Council leader Jas Athwal echoed her words and said the process for permanent change might be frustratingly slow but in order to do so, it needs to be done in a slow and steady way.

Fatima Zaman, an advocate at Kofi Annan Foundation and scholar at Obama Foundation, criticised the slow response of the council and asked why it took two and a half weeks after George Floyd was killed to hold the meeting.

She asked the councillors: “When history records this moment what action did you take, and will you find yourself on the right side of history?”

Winslow Green, who runs the social club Caribbean Melting Pot said the issue of racism isn’t simply a matter for white people to address.
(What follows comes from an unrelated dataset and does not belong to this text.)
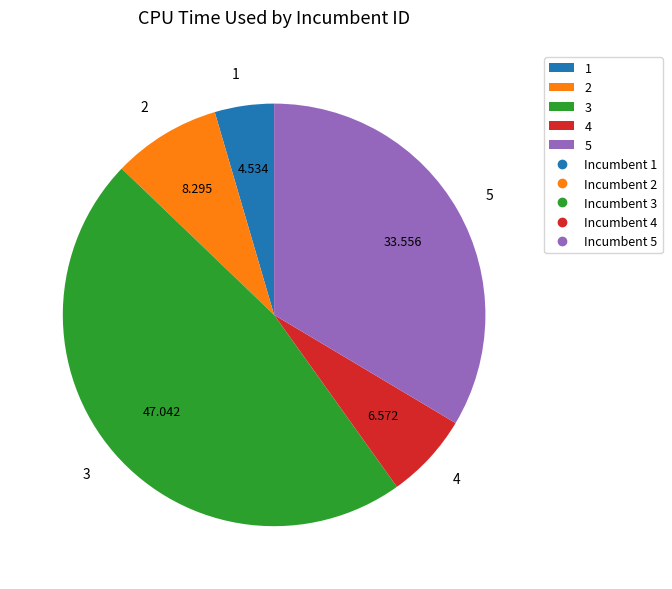

True or false: 2 accounts for 18% of the total.

False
He recounted a recent incident where he observed an elderly black woman being treated poorly at the Ilford Sainsbury’s.

He said: “There wasn’t a white person in that room, it was all Asians.”

He added: “The mark of a society is whether it looks after its elderly, and we’re not doing that in Redbridge, particularly with our black and Caribbean people.

“We’re also not doing it with our young people either.”

Cllr Huggett said that though Redbridge may be more than 4,000 miles away from the road in Minneapolis where George Floyd lost his life “that incident has made us pause and reflect on racism.

She said: “We can do better, we will do better and together as a council working together we will do that.”

Cllr Judith Garfield (Barkingside) said in the fight for change we have to remember to hold our friends and political allies up to the same standards we pose for people on the opposite side of the political spectrum.

“The fight is again and again until it is done.

“It is exhausting but it is the only fight worth having.”